By Mihai Preda, PhD and Leidys Monascal, MS

Creativity now is as important in education as literacy. Sir Ken Robinson

We live in an age of unprecedented technological change. At this rapid and accelerating rate, we can hardly imagine the skills that children who are in school today will need to possess 10 to 15 years from now. In such a world, creativity (“the ability to come up with original ideas of value” Sir Ken Robinson) will be of paramount importance.

The cognitive, emotional, and psychosocial benefits of music education in children are well documented. Music is also an ideal medium in which children can be creative, improvising and composing their own songs. When taught in a cross-disciplinary way, music education also improves quantitative and problem-solving skills. Music gives our brain a complete workout (see Daniel Levitin “This is Your Brain on Music”.)

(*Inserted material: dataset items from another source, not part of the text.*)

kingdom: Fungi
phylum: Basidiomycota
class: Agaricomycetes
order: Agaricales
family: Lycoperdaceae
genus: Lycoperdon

Yet at a time when the benefits of music education become clearer, budget cuts and the ever-increasing pressure of standardized tests lead our public schools to consider reducing or eliminating music programs from their curricula.

For students and parents considering starting or continuing music classes, the summer offers an extraordinary opportunity. It is a time when rapid, substantial progress is possible. Unlike the rest of the school year, when children’s time and energy is spent almost entirely at school and with homework, the two and a half months of summer are a time children can use to gain proficiency on the piano.

During the summer, children are well rested, and in better shape to learn. Without having to worry about homework, they can fully engage in the learning process. The relaxed summer schedule allows them to practice daily, and with it comes the excitement of witnessing their own progress, thus motivating them to excel.

The Miami Piano Studio continues offering piano lessons during the summer. The abilities and concepts acquired with the Brain-Based Piano Method through fun, creative and engaging activities will serve children well during the summer and in the future.

References:

Robinson, K. (2011). Out of Our Minds: Learning to Be Creative. New York: Capstone.

Levitin, D. (2006). This is your Brain on Music: The Science of o Human Obsession. New York: Penguin.